Least Competent Criminals

• Perps Who Need to Be in a Different Line of Work: “Victim” Joseph Torrez, 27, was at home in Las Cruces, N.M., on New Year’s Day with his fiancee and young son when four men barged in (after threatening Torrez on the telephone with “I’m big Eastside,” “I’ll kill you and your family,” “I will go to your house”).
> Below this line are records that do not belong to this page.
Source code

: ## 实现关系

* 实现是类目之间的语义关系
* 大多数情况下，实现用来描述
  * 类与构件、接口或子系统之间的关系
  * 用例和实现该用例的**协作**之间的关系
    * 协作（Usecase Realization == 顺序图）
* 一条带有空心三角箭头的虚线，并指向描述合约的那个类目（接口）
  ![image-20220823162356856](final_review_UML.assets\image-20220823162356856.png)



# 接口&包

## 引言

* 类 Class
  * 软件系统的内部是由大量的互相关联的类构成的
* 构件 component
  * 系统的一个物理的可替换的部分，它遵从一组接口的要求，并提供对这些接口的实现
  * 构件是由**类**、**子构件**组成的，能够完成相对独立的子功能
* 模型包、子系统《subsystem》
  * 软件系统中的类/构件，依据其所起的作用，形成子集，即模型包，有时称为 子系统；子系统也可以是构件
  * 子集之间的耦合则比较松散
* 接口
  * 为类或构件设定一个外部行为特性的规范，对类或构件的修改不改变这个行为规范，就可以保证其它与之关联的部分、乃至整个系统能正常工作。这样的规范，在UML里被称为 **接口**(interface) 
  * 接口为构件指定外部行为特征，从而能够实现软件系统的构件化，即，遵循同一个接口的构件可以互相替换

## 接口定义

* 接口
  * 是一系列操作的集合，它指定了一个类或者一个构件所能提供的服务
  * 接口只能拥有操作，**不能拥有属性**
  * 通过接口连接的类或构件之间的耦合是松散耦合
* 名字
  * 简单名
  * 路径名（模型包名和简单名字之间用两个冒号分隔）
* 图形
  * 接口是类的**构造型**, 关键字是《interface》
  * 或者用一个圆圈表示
Torrez is a mixed-martial arts fighter, and by the time it was over, he and his family were safe, but one home invader was dead, another was in the hospital, and the other two (including the telephoner) under arrest.

Readers’ Choice

• (1) Ryan Bensen, 40, and Erica Manley, 37, were arrested in Seaside, Ore., in January, shortly after they expressed their gratitude to a waitress at the Twisted Fish by leaving, as a tip, a plastic bag of methamphetamine. (Police said Manley had still more in her purse when they searched her.) (2) A week apart in January, Pope Francis’ pair of “peace doves” released in Vatican City were almost immediately attacked by a seagull and a crow, and a 31-year-old nun in Rieti, Italy, “unaware” that she was pregnant, gave birth to a boy whom she named “Francis.” No details were released.